Schon seit Juli ist der Streifen nun in Shops zu haben und wer unsere bisherige Berichterstattung nicht verfolgte, kann sich hier nochmal die Story durchlesen:
In den 30er Jahren ist Dr. Wolffenstein ein kreativer Mediziner, der sich bei fragwürdigen Experimenten mit Nekrose infiziert. Heißt, ihm faulen Körperteile ab, die er durch Ersatzteile vom örtlichen Friedhof austauscht. Das missfällt den Menschen in der Gemeinde und schließlich wird der Doktor bei lebendigem Leibe begraben.
Jahre später ist eine Gruppe Jugendlicher auf dem Weg zu einem Rave, als ihr Wagen quasi vor dem Unterschlupf Wolffensteins den Geist aufgibt. Es wird nicht das einzige sein, was im Laufe des Films den Geist aufgibt, denn der Doc ist aktiver denn je.

Das klingt bekannt, das klingt trashig, aber das hat auch Methode. THE CURSE OF DOCTOR WOLFFENSTEIN versucht nicht das Rad neu zu erfinden und schmückt sich lieber mit zahlreichen Referenzen zu bekannten Filmen und passenderweise dürfen auch viele Low Budget – Stars der deutschen Szene einen Gastauftritt hinlegen.

Obwohl der Film wie zu erwarten blutig ist, nimmt er sich nicht allzu ernst und kommt stellenweise sogar mit Slapstick daher.
Um eine 18er-Freigabe zu bekommen, mussten trotzdem etwa 5 Minuten chirurgisch entfernt werden.

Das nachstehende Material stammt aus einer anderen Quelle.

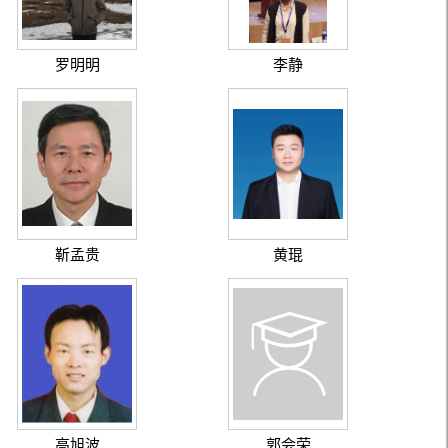
罗明明
李静
靳孟贵
黄琨
高旭波
郭会荣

Da Gore und nackte Ärsche für nicht wenige Fans ein Hauptkaufsargument sein dürften, ist hier also mit Abstrichen zu rechnen.

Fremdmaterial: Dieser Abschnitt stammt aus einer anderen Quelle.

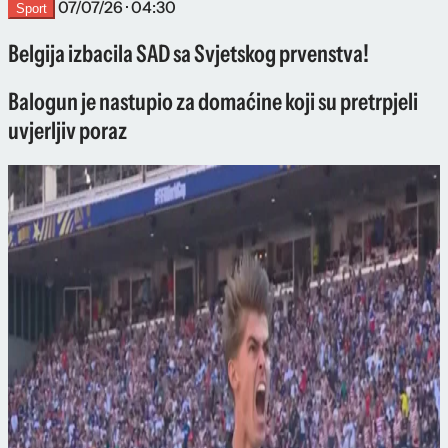
07/07/26 · 04:30
Sport
Belgija izbacila SAD sa Svjetskog prvenstva!
Balogun je nastupio za domaćine koji su pretrpjeli
uvjerljiv poraz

Qualitativ ist THE CURSE OF DOCTOR WOLFFENSTEIN am oberen Ende des Amateur-Splatters angesiedelt. Die Effekte und Schauspieler sind solide und man merkt dem Team von Infernal Films an, dass sie ihr blutiges Treiben schon seit langem gemeinsam ausleben.

Fazit: Wenn du Anspruch suchst, geh rüber ins Arthouse-Kino. Hier gibts auf die 12.